Recentemente, o ex-presidente do Palmeiras, Mustafá Contursi, venceu, em 2ª instância, ação promovida pelos donos da Crefisa, que cobravam-lhe R$ 430 mil de suposto empréstimo concedido ao ‘Sindicato do Futebol’, do qual o cartola é uma espécie de mandatário eterno.

Os crefizenses recorreram.

São poucas, porém, as possibilidades de êxito.

O Blog do Paulinho teve acesso à documentação exposta por Mustafá em sua defesa, absolutamente esclarecedora da situação, demonstrando que, de fato, tratou-se de uma doação, ainda que por razões, oficialmente, não explicadas.
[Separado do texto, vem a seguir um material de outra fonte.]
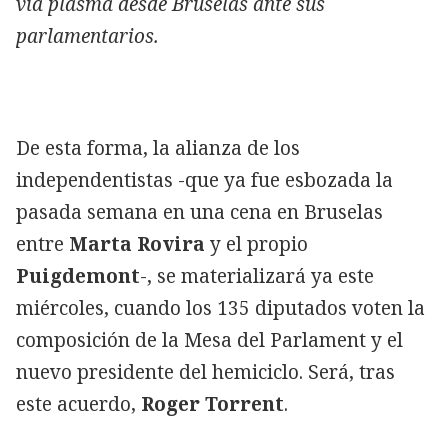
vía plasma desde Bruselas ante sus
parlamentarios.
De esta forma, la alianza de los
independentistas -que ya fue esbozada la
pasada semana en una cena en Bruselas
entre
Marta Rovira
y el propio
Puigdemont
-, se materializará ya este
miércoles, cuando los 135 diputados voten la
composición de la Mesa del Parlament y el
nuevo presidente del hemiciclo. Será, tras
este acuerdo,
Roger Torrent
.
Que motivações teriam os donos da Crefisa, que não são conhecidos pelo comportamento filantrópico, em abastecer os caixas, seja do Sindicato ou até mesmo do cartola, sem exigir contrapartida, sendo que o primeiro não lhe atende em nenhuma relação comercial e o segundo trata-se de pessoa com boas posses?
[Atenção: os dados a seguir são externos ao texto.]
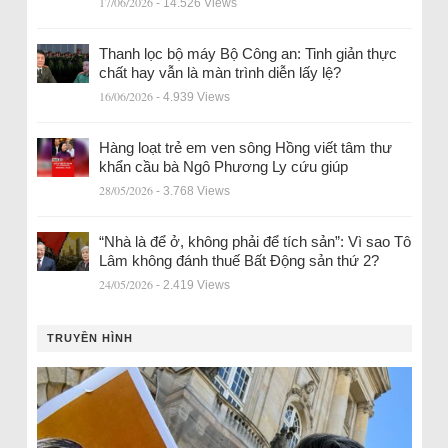
17/06/2026
- 14.526 Views
Thanh lọc bộ máy Bộ Công an: Tinh giản thực
chất hay vẫn là màn trình diễn lấy lệ?
16/06/2026
- 4.939 Views
Hàng loạt trẻ em ven sông Hồng viết tâm thư
khẩn cầu bà Ngô Phương Ly cứu giúp
28/05/2026
- 3.768 Views
“Nhà là để ở, không phải để tích sản”: Vì sao Tô
Lâm không đánh thuế Bất Động sản thứ 2?
24/05/2026
- 2.419 Views
TRUYỀN HÌNH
Os fatos pretéritos, que talvez expliquem o comportamento, são amplamente conhecidos, mas precisam ser relembrados:

  • janeiro de 2015: a Crefisa assina contrato de patrocínio com o Palmeiras;
  • 16 de julho de 2015: Leila Pereira e José Roberto Lamacchia adquirem título familiar do Palmeiras (o único registrado em nome deles na secretaria do clube);
  • 22 de fevereiro de 2016: objetivando iniciar caminhada à presidência alviverde, os donos da Crefisa recebem, de Mustafá Contursi, documento (protocolado no dia 23) dando conta de que, em seu período como gestor do Verdão, testemunhou que ambos associaram-se ao clube em 19 de dezembro de 1996, alegando ‘erro de processamento’ para ausência de dados no sistema, embora não se tenha notícia de outro equívoco semelhante com os demais associados alviverdes;
  • 14 de dezembro de 2016: amparado em parecer do departamento jurídico, o então presidente Paulo Nobre revoga a alteração, voltando Leila e Lamacchia a figurarem como sócios recentes do Palmeiras, situação que inviabilizaria, momentaneamente, a possibilidade de entrada no Conselho e, por consequência, atrasaria os planos de conquista da cadeira presidencial;
  • 23 de dezembro de 2016: recém eleito presidente, com apoio dos crefizenses, Maurício Galliote revoga a ‘revogação’ e o casal volta a figurar com a data de associação não comprovada, mas vigente.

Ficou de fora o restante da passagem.